There is no finer representation of this effect than Lynch has provided us in Twin Peaks. He is not just giving us an origin story in the context of the show's mythology, but demonstrating for us the impossibility of gathering ultimate meaning from anything televisual. In fact, this might be his own origin story he is telling, one that begins and ends by taking comfort in the filtered nostalgia of the auditory. Consider the Giant's partner, Senorita Dido, sitting listening in her lounge. Consider that the first instructions Cooper (and the viewer) receives in the series is to "listen to the sounds".

Meanwhile the woodsmen represent the charred victims of atomic apocalypse. "Got a light?" they ask endlessly. In fact, yes, we have got a light. We have got far too much light. This surplus of energy we choose to study, as though mesmerised, in test after test, as we crystallise the desert sands of Nevada, Bikini, Enewetak Atoll, Johnston Island, and Kiritimati.
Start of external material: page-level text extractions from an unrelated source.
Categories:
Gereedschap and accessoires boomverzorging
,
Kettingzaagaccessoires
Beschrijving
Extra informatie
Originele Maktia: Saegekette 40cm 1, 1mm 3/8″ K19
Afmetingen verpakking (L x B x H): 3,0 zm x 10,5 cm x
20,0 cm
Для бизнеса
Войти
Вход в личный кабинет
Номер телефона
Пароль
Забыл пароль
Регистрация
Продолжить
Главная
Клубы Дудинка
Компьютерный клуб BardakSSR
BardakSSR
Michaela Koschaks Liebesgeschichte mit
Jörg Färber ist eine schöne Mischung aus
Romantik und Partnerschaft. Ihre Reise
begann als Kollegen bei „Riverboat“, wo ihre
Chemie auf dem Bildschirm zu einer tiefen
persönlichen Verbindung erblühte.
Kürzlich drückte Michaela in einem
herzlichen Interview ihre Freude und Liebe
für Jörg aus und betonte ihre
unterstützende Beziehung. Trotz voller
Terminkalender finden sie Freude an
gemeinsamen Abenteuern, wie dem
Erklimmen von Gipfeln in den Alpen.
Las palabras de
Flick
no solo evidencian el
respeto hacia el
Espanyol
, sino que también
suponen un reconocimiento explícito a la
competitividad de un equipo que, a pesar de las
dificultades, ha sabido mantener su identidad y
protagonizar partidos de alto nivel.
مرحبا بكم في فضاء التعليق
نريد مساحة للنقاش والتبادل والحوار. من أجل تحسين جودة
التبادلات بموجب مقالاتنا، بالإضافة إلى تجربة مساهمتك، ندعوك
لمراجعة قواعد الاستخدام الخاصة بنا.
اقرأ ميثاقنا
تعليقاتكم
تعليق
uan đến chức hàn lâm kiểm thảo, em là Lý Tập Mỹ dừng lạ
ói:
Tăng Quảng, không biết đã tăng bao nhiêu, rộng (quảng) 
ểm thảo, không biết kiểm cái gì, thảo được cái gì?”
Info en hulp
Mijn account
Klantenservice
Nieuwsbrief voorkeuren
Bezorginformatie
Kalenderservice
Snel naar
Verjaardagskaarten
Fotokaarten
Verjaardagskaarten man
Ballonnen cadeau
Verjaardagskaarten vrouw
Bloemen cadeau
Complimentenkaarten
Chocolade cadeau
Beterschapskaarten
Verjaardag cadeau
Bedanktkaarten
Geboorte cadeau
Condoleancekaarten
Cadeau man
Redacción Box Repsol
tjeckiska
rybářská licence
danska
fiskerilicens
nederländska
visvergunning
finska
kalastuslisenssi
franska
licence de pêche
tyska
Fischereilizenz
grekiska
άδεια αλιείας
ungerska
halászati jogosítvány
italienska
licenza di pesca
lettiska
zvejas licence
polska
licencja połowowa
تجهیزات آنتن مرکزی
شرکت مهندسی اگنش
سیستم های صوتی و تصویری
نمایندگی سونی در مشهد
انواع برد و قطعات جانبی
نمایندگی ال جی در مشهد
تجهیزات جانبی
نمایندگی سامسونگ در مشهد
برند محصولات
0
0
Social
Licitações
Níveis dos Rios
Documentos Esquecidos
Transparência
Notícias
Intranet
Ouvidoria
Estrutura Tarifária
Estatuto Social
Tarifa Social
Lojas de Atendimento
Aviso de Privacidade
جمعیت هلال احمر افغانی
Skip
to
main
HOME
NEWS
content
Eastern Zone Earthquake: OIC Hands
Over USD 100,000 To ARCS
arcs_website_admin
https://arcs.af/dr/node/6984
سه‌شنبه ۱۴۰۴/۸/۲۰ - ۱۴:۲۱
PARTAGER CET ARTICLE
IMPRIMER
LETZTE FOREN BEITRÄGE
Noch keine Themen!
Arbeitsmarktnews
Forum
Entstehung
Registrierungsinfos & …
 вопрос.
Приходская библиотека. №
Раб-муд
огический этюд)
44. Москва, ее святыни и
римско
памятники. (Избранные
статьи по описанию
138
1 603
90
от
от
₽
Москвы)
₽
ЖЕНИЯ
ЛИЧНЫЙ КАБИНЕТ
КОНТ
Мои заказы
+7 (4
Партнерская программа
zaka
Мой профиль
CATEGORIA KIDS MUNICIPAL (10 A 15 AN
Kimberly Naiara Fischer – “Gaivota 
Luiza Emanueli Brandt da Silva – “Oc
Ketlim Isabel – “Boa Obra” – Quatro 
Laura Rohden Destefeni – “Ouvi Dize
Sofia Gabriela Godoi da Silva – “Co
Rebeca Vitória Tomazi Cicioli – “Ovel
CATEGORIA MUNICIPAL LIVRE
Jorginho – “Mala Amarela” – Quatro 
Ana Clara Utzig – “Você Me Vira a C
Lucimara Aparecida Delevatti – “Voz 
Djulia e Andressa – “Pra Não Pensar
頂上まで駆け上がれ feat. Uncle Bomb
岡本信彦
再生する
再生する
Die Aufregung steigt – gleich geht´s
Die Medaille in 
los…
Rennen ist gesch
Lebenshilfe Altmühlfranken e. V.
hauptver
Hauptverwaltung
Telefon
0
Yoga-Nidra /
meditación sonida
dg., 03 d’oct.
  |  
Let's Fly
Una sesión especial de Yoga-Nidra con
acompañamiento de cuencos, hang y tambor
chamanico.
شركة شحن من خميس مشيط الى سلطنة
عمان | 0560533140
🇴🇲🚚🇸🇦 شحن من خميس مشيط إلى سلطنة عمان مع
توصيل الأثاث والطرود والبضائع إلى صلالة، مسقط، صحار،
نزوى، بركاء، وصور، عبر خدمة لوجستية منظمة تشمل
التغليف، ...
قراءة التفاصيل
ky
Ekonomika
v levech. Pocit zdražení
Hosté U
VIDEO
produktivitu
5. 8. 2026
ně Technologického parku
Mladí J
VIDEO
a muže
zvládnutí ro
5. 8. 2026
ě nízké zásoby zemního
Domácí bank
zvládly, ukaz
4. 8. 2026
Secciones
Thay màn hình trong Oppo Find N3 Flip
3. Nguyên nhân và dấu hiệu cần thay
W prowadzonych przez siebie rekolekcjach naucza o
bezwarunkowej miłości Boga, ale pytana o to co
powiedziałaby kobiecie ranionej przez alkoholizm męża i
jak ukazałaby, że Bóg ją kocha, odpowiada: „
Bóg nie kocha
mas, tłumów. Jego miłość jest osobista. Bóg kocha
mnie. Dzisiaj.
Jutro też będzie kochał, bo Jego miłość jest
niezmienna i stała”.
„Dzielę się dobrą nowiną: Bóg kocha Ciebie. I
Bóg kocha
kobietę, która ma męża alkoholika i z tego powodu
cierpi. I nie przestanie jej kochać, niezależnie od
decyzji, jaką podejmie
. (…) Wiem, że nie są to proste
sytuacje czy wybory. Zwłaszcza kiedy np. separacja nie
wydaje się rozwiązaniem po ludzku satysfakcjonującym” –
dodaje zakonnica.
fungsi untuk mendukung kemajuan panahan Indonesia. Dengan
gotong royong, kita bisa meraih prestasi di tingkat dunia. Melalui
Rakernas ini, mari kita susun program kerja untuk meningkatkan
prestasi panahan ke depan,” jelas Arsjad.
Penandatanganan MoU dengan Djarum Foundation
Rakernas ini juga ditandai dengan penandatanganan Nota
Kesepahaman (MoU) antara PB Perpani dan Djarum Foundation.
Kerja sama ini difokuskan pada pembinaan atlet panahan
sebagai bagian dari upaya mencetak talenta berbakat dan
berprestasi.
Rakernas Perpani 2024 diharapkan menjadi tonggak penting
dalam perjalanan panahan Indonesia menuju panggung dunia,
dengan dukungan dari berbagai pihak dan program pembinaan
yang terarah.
Meanwhile, the question asked directly cannot be answered. We can't utter words, only gurgle inarticulate intimations of primordial darkness, like the blood that oozes from a crushed skull. The pressure's too much, in this zero point, this darkness.

We turn a blind eye. It's white in the centre, where the light has bled right through.

References

Fay, Jennifer. 2016. "Atomic Screen Test". Modernism/Modernity 23.3, 611-630.

Hu, Tung-Hui. 2012. "Real Time/Zero Time". Discourse 34.2-3, 163-184.

KTLA. 1952. "Tumbler Charlie A-bomb test, 22 April 1952" (telecast).

Lynch, David. 2017. Twin Peaks: The Return (TV series), Showtime.